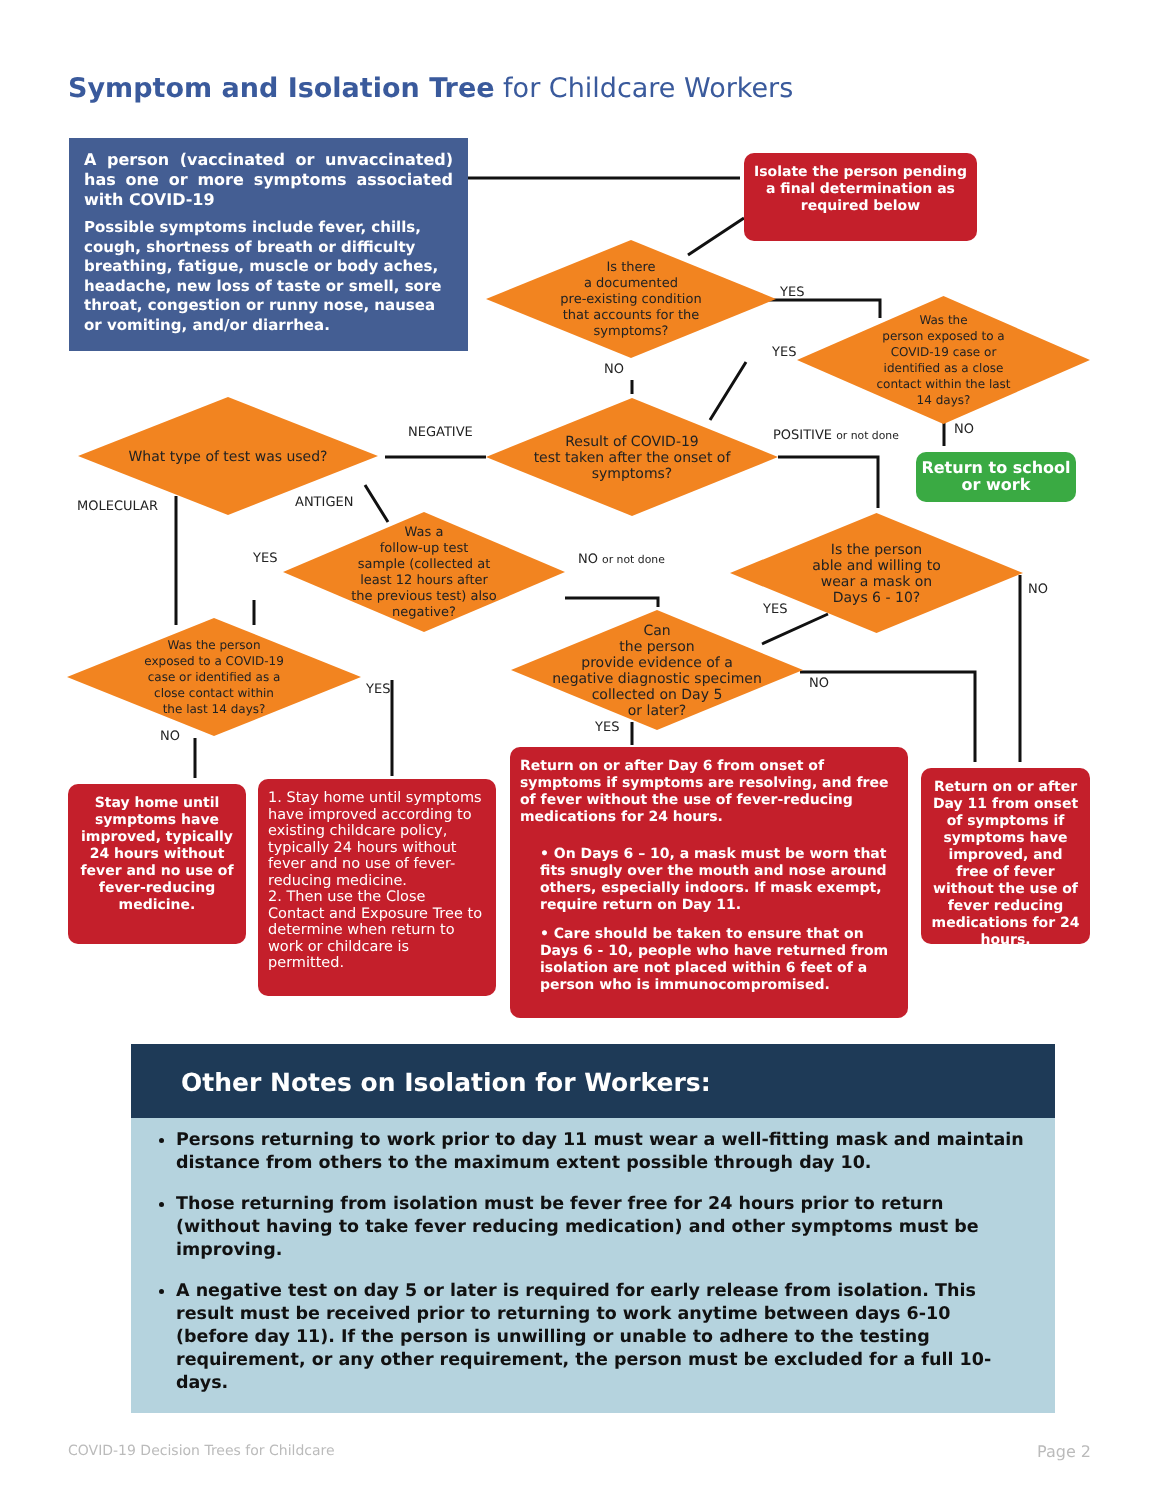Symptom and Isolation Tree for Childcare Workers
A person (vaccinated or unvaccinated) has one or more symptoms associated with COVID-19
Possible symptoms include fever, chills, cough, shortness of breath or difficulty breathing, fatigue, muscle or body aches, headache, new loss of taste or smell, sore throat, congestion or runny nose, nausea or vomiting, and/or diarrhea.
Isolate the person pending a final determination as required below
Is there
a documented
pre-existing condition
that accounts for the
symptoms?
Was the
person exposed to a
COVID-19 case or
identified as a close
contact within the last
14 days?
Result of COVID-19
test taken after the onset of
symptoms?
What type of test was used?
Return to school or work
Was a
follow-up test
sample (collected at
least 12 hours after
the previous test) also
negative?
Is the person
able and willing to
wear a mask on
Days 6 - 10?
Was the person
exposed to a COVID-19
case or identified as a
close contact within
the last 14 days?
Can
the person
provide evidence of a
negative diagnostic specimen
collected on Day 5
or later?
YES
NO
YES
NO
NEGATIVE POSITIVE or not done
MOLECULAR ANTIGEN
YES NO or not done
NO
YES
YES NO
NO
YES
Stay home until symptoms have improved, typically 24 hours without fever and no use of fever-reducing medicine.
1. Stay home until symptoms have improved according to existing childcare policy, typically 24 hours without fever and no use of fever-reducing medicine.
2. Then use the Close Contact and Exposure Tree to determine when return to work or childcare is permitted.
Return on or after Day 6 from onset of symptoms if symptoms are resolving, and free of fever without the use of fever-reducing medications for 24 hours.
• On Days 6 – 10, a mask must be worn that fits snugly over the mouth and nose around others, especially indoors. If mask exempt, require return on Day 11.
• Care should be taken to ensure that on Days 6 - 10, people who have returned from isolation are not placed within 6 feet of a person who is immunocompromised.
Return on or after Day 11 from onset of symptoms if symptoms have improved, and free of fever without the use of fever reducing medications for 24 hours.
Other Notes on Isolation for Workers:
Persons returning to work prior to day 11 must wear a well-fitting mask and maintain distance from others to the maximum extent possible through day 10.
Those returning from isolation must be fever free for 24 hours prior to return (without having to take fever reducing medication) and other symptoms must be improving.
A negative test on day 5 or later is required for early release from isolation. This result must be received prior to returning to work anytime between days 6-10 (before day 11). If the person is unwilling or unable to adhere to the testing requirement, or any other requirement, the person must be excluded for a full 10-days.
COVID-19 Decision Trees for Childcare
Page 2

- Prompt -
Restate every line of the data above word for word, with the images removed.

- Answer space -
Symptom and Isolation Tree for Childcare Workers
A person (vaccinated or unvaccinated) has one or more symptoms associated with COVID-19
Possible symptoms include fever, chills, cough, shortness of breath or difficulty breathing, fatigue, muscle or body aches, headache, new loss of taste or smell, sore throat, congestion or runny nose, nausea or vomiting, and/or diarrhea.
Isolate the person pending a final determination as required below
Is there
a documented
pre-existing condition
that accounts for the
symptoms?
Was the
person exposed to a
COVID-19 case or
identified as a close
contact within the last
14 days?
Result of COVID-19
test taken after the onset of
symptoms?
What type of test was used?
Return to school or work
Was a
follow-up test
sample (collected at
least 12 hours after
the previous test) also
negative?
Is the person
able and willing to
wear a mask on
Days 6 - 10?
Was the person
exposed to a COVID-19
case or identified as a
close contact within
the last 14 days?
Can
the person
provide evidence of a
negative diagnostic specimen
collected on Day 5
or later?
YES
NO
YES
NO
NEGATIVE POSITIVE or not done
MOLECULAR ANTIGEN
YES NO or not done
NO
YES
YES NO
NO
YES
Stay home until symptoms have improved, typically 24 hours without fever and no use of fever-reducing medicine.
1. Stay home until symptoms have improved according to existing childcare policy, typically 24 hours without fever and no use of fever-reducing medicine.
2. Then use the Close Contact and Exposure Tree to determine when return to work or childcare is permitted.
Return on or after Day 6 from onset of symptoms if symptoms are resolving, and free of fever without the use of fever-reducing medications for 24 hours.
• On Days 6 – 10, a mask must be worn that fits snugly over the mouth and nose around others, especially indoors. If mask exempt, require return on Day 11.
• Care should be taken to ensure that on Days 6 - 10, people who have returned from isolation are not placed within 6 feet of a person who is immunocompromised.
Return on or after Day 11 from onset of symptoms if symptoms have improved, and free of fever without the use of fever reducing medications for 24 hours.
Other Notes on Isolation for Workers:
Persons returning to work prior to day 11 must wear a well-fitting mask and maintain distance from others to the maximum extent possible through day 10.
Those returning from isolation must be fever free for 24 hours prior to return (without having to take fever reducing medication) and other symptoms must be improving.
A negative test on day 5 or later is required for early release from isolation. This result must be received prior to returning to work anytime between days 6-10 (before day 11). If the person is unwilling or unable to adhere to the testing requirement, or any other requirement, the person must be excluded for a full 10-days.
COVID-19 Decision Trees for Childcare
Page 2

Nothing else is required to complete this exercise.